Santorum takes Mississippi, Alabama Romney wins Warren County
Published 11:30 am Wednesday, March 14, 2012
Despite a third-place finish statewide, Mitt Romney won Warren County in Tuesday’s presidential primary by scoring wins in traditional Republican territory.
Meanwhile, voting issues locally were a bare minimum in Warren, while turnout was testy for those wanting to vote Republican in Claiborne County.
The former Massachusetts governor won 1,637 votes to Rick Santorum’s 1,200, a margin buoyed by a 104-vote win in the Culkin precinct. Newt Gingrich took 1,198 votes countywide. Ron Paul had 195 votes to round out the list of candidates on Mississippi’s ballot who are actively campaigning.
Romney’s plurality in Warren County fit in with victories in several counties on the state’s western flank, in Hinds and in the populous GOP bastions of Rankin and Madison counties. Santorum built his narrow statewide victory in several northeast Mississippi counties and solid wins in DeSoto and Lauderdale counties.
President Barack Obama, unchallenged for renomination, received 2,757 votes from Warren County Democrats. Thirty-five write-in votes were recorded for president on the Democratic ballot, compared to three on the Republican side.
Turnout in Warren County was 23 percent, fairly high for a presidential primary but short of the 26 percent that turned out four years ago for Obama’s march to the nomination versus former Sen. Hillary Clinton. Including 254 absentees, 7,237 ballots were cast out of 31,227 registered. Republicans cast 4,292 ballots for president, while Democrats cast 2,951 in the contest.
U.S. Rep. Bennie Thompson breezed to another nod from Democrats to represent the 2nd Congressional District. He took 87 percent of the vote districtwide and 85 percent in Warren County, with 2,500 votes in the county’s 22 precincts to former Greenville mayor Heather McTeer’s 423. Thompson faces Republican Bill Marcy and independent Cobby Mondale Williams in November. Marcy lost to Thompson two years ago.
U.S. Sen. Roger Wicker scored a similarly easy win over opponents Allen Hathcock and Roger Maloney Tuesday, with 89 percent of the vote statewide and 91 percent in Warren County.
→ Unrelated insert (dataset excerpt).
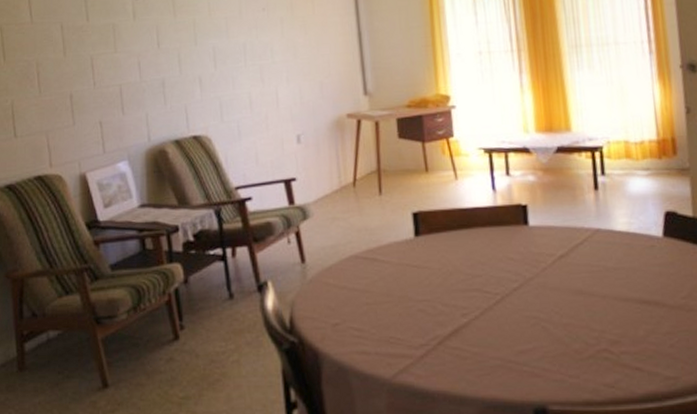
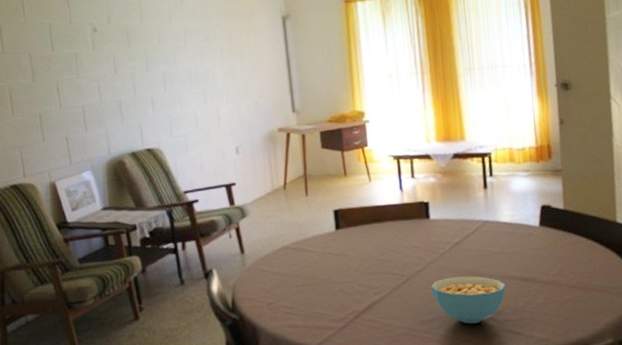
cereal bowl: none [530,296,623,356] -> present [431,276,506,324]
He faces Albert N. Gore Jr., chair of the Oktibbeha County Democratic Party, who won 56 percent of the vote statewide and 62 percent in Warren County.
Warren County’s results came in quickly and smoothly compared to last year’s fall election, slowed by hand counts of absentee ballots and lengthy recount of the tax collector’s race. Nineteen of 22 precincts accumulated poll votes on electronic ballot cards before taking them to the courthouse. The same scanner that failed to read 68 affidavit ballots for tax collector ran flawlessly Tuesday when absentees were fed into it, which election adviser Donald Oakes chalked up to better-marked compared to the massive state and county-level election cycle.
“They’re not marked outside the lines,” he said. “(In the state election), there’s more opportunity for that.”
Of the 254 absentees cast, 117 were from Republicans, said Patty Mekus, who, in an ironic twist, spent the night counting absentee ballots alongside fellow GOP officials in the courthouse lobby. Mekus lost the tax collector’s race by 56 votes to Antonia Flaggs-Jones last November after more than a week recounting unscannable absentee ballots. On new election forms this year, each party chair in Mississippi must attest all absentee, emergency, affidavit, and any hand-counted ballots are put into the state election management database and signed forms emailed to the Secretary of State’s Office.
In Claiborne County, Romney won 65 of 180 votes cast by Republicans — but not before the Mississippi Republican Party sent officials from its Jackson office to provide ballots.
Four precincts, including ones at the National Guard Armory and at the county’s multipurpose building, received ballots after pleas from the public and officials, said Kaitlyn Colson, the state party’s director of member relations. Colson said the snafu resulted from Claiborne’s Republican Party chairman Wilbur Harpole’s resignation this year.
When reached, Harpole said sparse turnout for the GOP in the heavily Democratic county is common and a lack of poll workers sped his departure.
“It’s real hard to keep poll workers here,” Harpole said.